(ENTRIES SHOWN):
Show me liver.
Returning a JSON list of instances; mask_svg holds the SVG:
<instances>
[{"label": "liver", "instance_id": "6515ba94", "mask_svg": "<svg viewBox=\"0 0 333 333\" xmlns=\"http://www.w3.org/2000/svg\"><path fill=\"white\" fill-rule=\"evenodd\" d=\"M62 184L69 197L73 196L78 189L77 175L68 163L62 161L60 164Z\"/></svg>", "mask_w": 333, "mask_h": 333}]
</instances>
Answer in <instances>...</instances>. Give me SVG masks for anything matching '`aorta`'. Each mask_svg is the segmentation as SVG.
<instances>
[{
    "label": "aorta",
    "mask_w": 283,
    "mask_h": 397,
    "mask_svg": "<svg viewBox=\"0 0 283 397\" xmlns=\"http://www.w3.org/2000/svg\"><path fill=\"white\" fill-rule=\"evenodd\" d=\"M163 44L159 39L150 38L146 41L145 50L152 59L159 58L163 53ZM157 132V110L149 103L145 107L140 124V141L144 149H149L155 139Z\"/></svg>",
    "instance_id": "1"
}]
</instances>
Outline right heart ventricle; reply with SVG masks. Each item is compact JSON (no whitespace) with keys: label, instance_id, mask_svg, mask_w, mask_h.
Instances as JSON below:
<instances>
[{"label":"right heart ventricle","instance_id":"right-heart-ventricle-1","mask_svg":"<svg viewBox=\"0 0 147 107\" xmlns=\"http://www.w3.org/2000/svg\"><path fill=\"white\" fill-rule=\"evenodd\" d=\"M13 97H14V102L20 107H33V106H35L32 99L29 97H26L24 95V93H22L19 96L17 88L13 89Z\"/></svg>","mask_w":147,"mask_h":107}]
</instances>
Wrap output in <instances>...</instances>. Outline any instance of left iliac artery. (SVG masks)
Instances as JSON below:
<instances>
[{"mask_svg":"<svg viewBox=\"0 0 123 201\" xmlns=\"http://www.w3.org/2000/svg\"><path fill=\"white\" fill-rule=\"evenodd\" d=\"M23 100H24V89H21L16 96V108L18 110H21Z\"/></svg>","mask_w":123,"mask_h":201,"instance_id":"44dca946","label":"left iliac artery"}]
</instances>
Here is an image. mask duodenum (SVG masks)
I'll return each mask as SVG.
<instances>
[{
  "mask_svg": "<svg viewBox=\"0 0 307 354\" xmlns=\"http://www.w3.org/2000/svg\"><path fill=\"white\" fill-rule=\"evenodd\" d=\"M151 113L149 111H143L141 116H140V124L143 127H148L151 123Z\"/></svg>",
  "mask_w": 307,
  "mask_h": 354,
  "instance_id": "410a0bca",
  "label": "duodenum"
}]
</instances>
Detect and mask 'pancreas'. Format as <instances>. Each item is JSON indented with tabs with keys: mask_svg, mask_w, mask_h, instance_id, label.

(DIRECTIVE): Return, character for character, the stretch of the material from the line containing "Here is an image. mask duodenum (SVG masks)" through the end of the material, with both ends included.

(ANSWER TO THIS PROBLEM):
Here is an image. mask duodenum (SVG masks)
I'll return each mask as SVG.
<instances>
[{
  "mask_svg": "<svg viewBox=\"0 0 307 354\" xmlns=\"http://www.w3.org/2000/svg\"><path fill=\"white\" fill-rule=\"evenodd\" d=\"M151 113L149 111H143L141 116H140V124L143 127H148L151 123Z\"/></svg>",
  "mask_w": 307,
  "mask_h": 354,
  "instance_id": "410a0bca",
  "label": "duodenum"
}]
</instances>
Detect and mask 'pancreas'. Format as <instances>. Each item is JSON indented with tabs with keys: mask_svg, mask_w, mask_h, instance_id, label.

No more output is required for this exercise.